Insbesondere ist die Amylase eine alpha-Amylase und bevorzugt eine alpha-Amylase, welche spezifisch α ( 1- ) glykosidische Bindungen spaltet. Besonders bevorzugt stammt die alpha-Amylase aus folgenden Spezies: Bacillus sp. , Bacillus subtilis, Bacillus
licheniformis, Bacillus megaterium, Bacillus
amyloliquefaciens, Bacillus stearothermophilus, Pseudomonas aeroginosus, Pseudomonas fluorescens, Aspergillus oryzae, oder Aspergillus niger, insbesondere auch Bacillus subtilis und Aspergillus oryzae.
In einer bevorzugten Ausführungsform wird nur alpha-Amylase als Enzym eingesetzt, insbesondere alpha-Amylase aus Bacillus subtilis und/oder Aspergillus oryzae.
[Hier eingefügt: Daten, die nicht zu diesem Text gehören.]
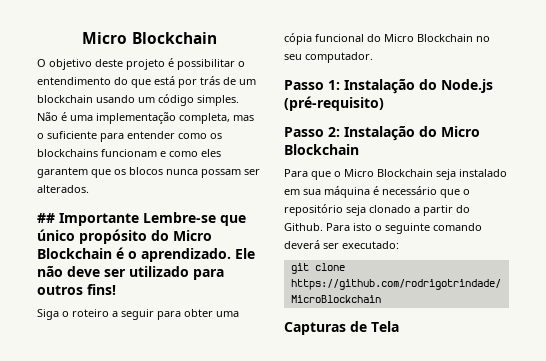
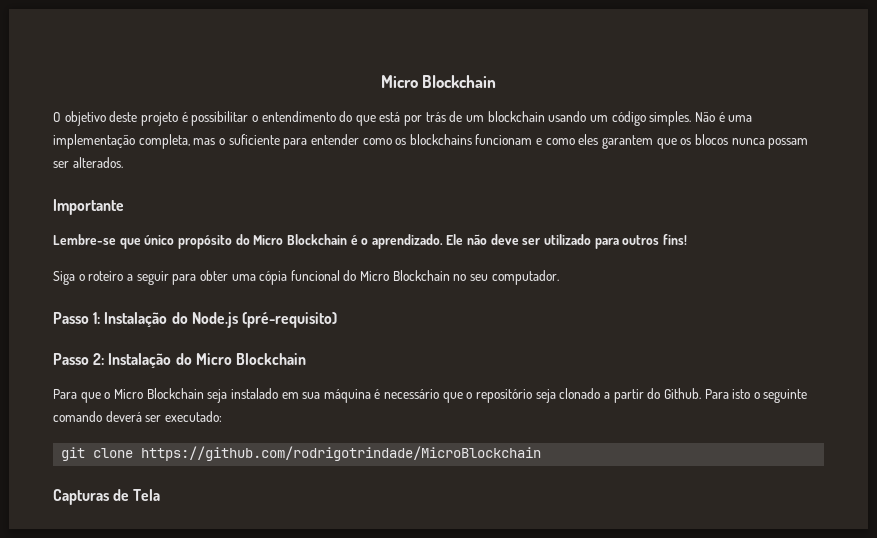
[37,213,55,223] ## -> (123, 162) none
(139, 219) none -> (124, 207) //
Gemäß einer bevorzugten Ausführungsform kann das eine oder mehrere der eingesetzten Glykosid-spaltenden Enzyme in
geträgerter Form vorliegen.
Die bevorzugt eingesetzten Öle der vorliegenden Erfindung sind Sojaöl, Rapsöl, Sonnenblumenöl, Olivenöl, Palmöl, Jatrophaöl, Reiskleieöl, Erdnussöl, Leindotteröl , oder Baumwollsaatöl, insbesondere Sojaöl, Rapsöl oder Sonnenblumenöl. Bevorzugt werden die genannten Öle im rohen Zustand (Rohöle) im
erfindungsgemäßen Verfahren gemäß den Schritten a) und bl) eingesetzt.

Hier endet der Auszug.